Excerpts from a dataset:
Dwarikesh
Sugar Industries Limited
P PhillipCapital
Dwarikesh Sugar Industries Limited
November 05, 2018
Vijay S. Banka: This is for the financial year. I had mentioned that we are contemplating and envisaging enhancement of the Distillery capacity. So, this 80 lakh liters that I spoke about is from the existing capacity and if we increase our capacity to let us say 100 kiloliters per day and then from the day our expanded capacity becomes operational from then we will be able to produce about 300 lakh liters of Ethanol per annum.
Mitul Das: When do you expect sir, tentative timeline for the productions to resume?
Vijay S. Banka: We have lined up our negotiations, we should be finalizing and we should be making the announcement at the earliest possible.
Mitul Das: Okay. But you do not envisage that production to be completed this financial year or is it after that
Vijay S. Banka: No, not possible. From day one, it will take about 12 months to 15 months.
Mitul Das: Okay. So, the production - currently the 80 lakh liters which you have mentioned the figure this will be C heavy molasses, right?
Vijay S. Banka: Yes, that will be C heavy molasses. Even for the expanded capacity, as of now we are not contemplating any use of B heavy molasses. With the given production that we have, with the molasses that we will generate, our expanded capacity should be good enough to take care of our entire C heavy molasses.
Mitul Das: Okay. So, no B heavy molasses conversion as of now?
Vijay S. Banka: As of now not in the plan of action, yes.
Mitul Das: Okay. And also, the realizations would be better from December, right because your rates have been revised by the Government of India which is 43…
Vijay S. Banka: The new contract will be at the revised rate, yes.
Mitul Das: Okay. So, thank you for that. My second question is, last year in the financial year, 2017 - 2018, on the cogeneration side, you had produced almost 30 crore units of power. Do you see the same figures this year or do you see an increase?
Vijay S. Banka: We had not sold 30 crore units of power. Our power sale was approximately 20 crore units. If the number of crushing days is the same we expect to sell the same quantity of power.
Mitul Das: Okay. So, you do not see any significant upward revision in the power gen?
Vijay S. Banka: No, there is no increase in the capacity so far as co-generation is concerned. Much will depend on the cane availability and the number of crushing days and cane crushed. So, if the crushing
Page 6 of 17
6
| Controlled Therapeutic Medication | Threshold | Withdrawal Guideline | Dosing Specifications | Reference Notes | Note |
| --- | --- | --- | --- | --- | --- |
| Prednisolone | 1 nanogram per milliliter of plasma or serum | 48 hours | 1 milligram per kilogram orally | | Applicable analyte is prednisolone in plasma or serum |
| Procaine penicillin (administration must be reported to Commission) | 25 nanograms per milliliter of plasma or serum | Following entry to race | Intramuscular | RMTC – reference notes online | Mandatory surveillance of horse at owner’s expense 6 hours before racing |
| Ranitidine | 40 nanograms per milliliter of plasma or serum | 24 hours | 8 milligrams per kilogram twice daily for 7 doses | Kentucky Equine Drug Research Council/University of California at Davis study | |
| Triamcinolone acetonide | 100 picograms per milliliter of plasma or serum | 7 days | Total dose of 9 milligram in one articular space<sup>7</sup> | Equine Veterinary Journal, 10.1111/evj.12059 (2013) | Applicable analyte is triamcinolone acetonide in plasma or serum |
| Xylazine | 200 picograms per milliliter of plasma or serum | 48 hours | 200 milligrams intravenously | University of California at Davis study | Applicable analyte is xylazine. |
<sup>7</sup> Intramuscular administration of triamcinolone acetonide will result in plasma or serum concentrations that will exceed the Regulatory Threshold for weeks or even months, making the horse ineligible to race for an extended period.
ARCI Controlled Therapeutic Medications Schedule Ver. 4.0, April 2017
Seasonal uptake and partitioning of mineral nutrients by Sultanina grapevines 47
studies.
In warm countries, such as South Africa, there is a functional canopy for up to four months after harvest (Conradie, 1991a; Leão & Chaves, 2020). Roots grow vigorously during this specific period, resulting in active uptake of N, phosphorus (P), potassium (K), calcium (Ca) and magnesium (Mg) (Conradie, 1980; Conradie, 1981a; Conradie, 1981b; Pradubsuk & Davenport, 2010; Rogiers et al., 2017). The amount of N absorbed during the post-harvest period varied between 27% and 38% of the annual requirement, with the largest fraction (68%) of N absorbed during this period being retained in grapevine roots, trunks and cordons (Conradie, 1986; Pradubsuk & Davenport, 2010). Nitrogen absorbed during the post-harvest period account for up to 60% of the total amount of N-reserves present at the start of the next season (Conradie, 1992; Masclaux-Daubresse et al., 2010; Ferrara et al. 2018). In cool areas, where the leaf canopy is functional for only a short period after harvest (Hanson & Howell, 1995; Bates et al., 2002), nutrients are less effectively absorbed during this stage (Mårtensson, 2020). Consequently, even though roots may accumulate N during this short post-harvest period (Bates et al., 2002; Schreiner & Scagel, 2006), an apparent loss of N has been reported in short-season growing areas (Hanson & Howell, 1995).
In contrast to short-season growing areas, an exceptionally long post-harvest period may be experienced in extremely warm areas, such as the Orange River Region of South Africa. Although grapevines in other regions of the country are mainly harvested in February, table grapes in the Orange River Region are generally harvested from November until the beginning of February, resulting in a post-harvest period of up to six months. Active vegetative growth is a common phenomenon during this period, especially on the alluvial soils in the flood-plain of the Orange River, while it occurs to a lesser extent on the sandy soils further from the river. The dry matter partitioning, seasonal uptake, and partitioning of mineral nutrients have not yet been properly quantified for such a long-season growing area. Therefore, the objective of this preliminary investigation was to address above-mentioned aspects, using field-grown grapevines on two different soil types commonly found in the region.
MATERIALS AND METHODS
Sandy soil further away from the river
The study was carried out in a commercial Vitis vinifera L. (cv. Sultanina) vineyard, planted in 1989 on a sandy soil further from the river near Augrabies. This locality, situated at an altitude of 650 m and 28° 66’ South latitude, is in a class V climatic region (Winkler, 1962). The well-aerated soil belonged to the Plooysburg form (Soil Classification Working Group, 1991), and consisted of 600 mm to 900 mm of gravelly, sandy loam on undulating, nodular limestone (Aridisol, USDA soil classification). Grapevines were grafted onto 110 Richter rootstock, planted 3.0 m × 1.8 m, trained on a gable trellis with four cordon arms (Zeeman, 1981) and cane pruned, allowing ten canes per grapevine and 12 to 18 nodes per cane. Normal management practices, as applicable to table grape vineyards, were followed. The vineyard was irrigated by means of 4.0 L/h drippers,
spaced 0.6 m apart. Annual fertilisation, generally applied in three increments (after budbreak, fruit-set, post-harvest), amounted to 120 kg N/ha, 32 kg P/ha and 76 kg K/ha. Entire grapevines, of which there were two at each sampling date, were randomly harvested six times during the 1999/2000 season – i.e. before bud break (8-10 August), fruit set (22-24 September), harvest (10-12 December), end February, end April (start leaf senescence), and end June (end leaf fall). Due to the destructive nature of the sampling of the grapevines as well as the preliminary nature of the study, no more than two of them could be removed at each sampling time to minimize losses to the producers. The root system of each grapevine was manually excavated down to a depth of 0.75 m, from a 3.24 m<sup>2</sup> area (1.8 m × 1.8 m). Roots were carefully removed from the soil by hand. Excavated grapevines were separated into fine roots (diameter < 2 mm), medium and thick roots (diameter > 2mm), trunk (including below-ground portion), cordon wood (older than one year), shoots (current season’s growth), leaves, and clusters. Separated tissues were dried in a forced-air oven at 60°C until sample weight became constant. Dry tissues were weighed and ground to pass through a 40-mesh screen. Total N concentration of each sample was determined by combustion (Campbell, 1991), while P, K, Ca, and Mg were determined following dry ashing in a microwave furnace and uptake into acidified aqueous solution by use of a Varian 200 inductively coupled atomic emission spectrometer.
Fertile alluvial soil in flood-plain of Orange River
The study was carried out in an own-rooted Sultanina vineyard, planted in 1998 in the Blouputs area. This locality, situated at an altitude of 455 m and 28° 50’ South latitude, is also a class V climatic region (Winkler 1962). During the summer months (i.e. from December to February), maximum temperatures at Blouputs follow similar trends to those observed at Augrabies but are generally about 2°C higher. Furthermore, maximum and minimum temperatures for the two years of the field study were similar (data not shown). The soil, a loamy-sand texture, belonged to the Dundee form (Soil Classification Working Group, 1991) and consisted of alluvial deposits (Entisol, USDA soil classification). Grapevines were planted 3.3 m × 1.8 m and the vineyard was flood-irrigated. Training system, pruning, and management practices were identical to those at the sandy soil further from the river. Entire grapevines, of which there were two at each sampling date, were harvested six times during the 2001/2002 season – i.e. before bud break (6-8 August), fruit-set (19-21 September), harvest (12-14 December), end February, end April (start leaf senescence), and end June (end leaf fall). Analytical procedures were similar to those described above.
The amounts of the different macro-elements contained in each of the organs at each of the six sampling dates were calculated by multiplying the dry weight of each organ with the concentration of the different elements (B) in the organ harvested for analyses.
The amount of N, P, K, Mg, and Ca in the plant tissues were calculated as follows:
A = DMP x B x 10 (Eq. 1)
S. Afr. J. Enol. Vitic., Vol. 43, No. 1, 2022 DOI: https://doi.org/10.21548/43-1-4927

- **Your objective**: In the records above, collect each line with "Sugar".

- **Output of the exercise**:
Sugar Industries Limited
Dwarikesh Sugar Industries Limited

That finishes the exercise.